プリズマ☆イリヤ 雪下の誓い
アニメ版「Fate/Zero」からFateに入り、現在はFGO漬けの日々を送るダメ人間による劇場版「プリズマ☆イリヤ 雪下の誓い」の感想。Fateシリーズの設定の知識はあること前提でのお話となります。
事実上のプリズマ☆シロウ
実を言うと「プリズマ☆イリヤ」に関してはコミック版を第二期「Zwei」まで読んだものの、アニメ版は未視聴という状態で見ることになった「雪下の誓い」。それでも楽しめたのが本作。一言で言うと「Fateらしさが凝縮されていた」。「魔法少女ものの皮を被ったFate」という巷間の噂通りの評価で間違いないだろう。偽者や作り出された生命が本物や強者を相手取って時に凌駕する生命讃歌であるあたりは特に。
見出しで述べた通り、本作は「プリズマ☆イリヤ」でありながら、事実上の「プリズマ☆シロウ」だった。時系列的には本編の前日譚、イリヤが美遊に出会う前。プリヤの世界は本家Fateの世界とはパラレルワールドの関係だが、本作の衛宮士郎は神稚児(現人神)として祀られていた朔月美遊*1を引き取った切嗣の養子・美遊の義兄として登場する。本家Fateにおいてイリヤが聖杯であったように、美遊が本作世界での聖杯であったことから、エインズワース家のジュリアンは彼女を連れ去り、願望器として利用しようとする。と、ここまでが本作前半までのあらすじである。
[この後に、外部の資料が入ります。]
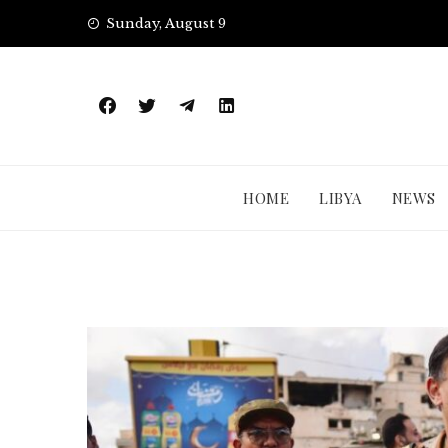
Skip
Sunday, August 9
to
content
HOME
LIBYA
NEWS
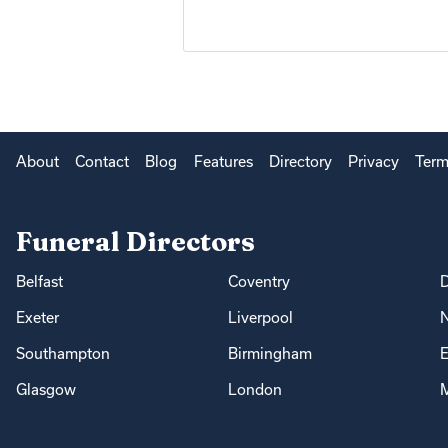
About
Contact
Blog
Features
Directory
Privacy
Term
Funeral Directors
Belfast
Coventry
Exeter
Liverpool
Southampton
Birmingham
E
Glasgow
London
M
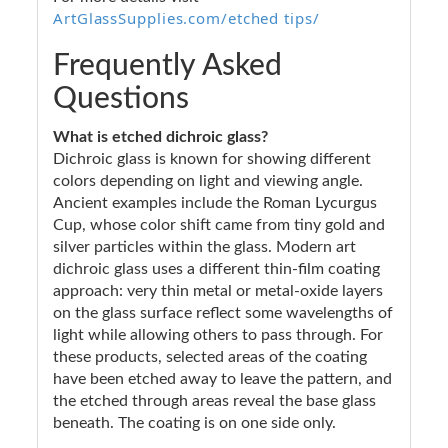
ArtGlassSupplies.com/etched tips/
Frequently Asked
Questions
What is etched dichroic glass?
Dichroic glass is known for showing different
colors depending on light and viewing angle.
Ancient examples include the Roman Lycurgus
Cup, whose color shift came from tiny gold and
silver particles within the glass. Modern art
dichroic glass uses a different thin-film coating
approach: very thin metal or metal-oxide layers
on the glass surface reflect some wavelengths of
light while allowing others to pass through. For
these products, selected areas of the coating
have been etched away to leave the pattern, and
the etched through areas reveal the base glass
beneath. The coating is on one side only.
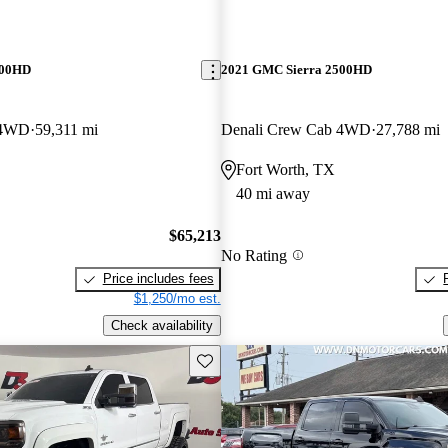
500HD
2021 GMC Sierra 2500HD
 4WD
59,311 mi
Denali Crew Cab 4WD
27,788 mi
Fort Worth, TX
40 mi away
$65,213
No Rating
Price includes fees
$1,250/mo est.
Check availability
Save this listing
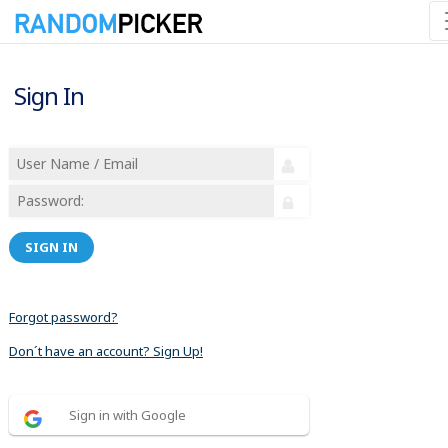
Sign In
SIGN IN
Forgot password?
Don´t have an account? Sign Up!
Sign in with Google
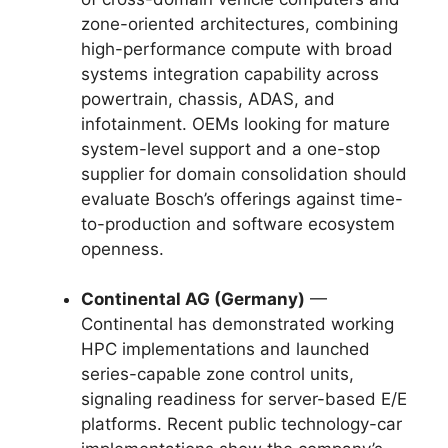
zone-oriented architectures, combining
high-performance compute with broad
systems integration capability across
powertrain, chassis, ADAS, and
infotainment. OEMs looking for mature
system-level support and a one-stop
supplier for domain consolidation should
evaluate Bosch’s offerings against time-
to-production and software ecosystem
openness.
Continental AG (Germany)
—
Continental has demonstrated working
HPC implementations and launched
series-capable zone control units,
signaling readiness for server-based E/E
platforms. Recent public technology-car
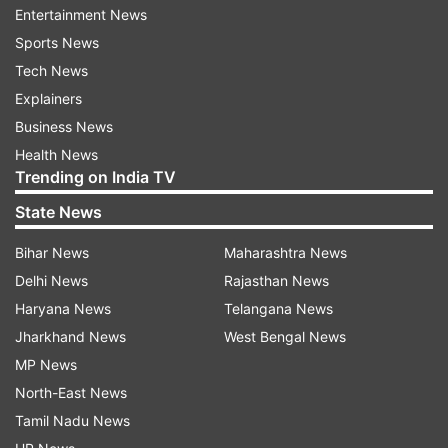
Entertainment News
ADVERTISEMENT
Sports News
Tech News
Explainers
Business News
Health News
Trending on India TV
State News
Bihar News
Maharashtra News
Delhi News
Rajasthan News
Haryana News
Telangana News
Jharkhand News
West Bengal News
More From Sports
MP News
North-East News
Tamil Nadu News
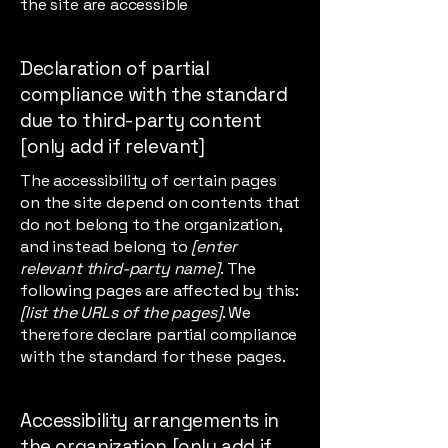
the site are accessible
Declaration of partial
compliance with the standard
due to third-party content
[only add if relevant]
The accessibility of certain pages
on the site depend on contents that
do not belong to the organization,
and instead belong to
[enter
relevant third-party name]
. The
following pages are affected by this:
[list the URLs of the pages]
. We
therefore declare partial compliance
with the standard for these pages.
Accessibility arrangements in
the organization [only add if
注目したのはやはり士郎を主役に据えたFateらしい戦いの物語。美遊を連れ去ったジュリアンに相対すべく、クラスカードを所持した7人のマスターとの戦いに勝ち抜くことを余儀なくされる中。アサシンのマスター*2に後輩の桜を目の前で殺されて窮地に陥るも、アーチャーのクラスカードのインストールに成功し、アーチャーのマスターとして戦場に立つ。この逆転劇は見ていて胸が透いた。ワカメ許すまじ。それにつけても桜を殺した時の感触を「射精の100倍気持ちよかった」と表現するワカメ、包み隠す気を微塵も感じさせず、恐ろしさよ。
士郎とアーチャーといえば、本家Fateの英霊、アーチャーエミヤを思い起こさせるが、両者をオーバーラップさせつつも、「プリズマ☆イリヤ」の衛宮士郎として差別化している。このあたりに、制作陣の力量が感じる。本作の士郎は切嗣も目指した秩序・善属性の自分を犠牲にしてでも正義を貫徹する「正義の味方」よりも、「Fate/Stay Night」のなかでも「Heaven's Feel」の士郎における士郎一個人(HFでは桜)を守る立場に立つ混沌・善属性に近いもんね。終盤で対決したアンジェリカがイガリマ・シュルシャガナや天地乖離す開闢の星を使用する中、固有決壊を展開して無限の剣製で勝利をもぎ取ったのは、「Unlimited Blade Works」で士郎が同様の戦法で王の財宝を防いでギルガメッシュを降したことのセルフオマージュか。「体は剣で出来ている。血潮は鉄で心は硝子」の詠唱はいつ聞いても心に響く。こういうものを見たかったんだ、としみじみ思う。
あとFateシリーズのファンとしてはアトラム、雁夜、ケイネスがそれぞれクラスカードを用いて士郎の前に立ちはだかるという展開はサービス精神を感じられた。こういうさり気ない登場のさせ方をするとは、制作陣はよくわかっている。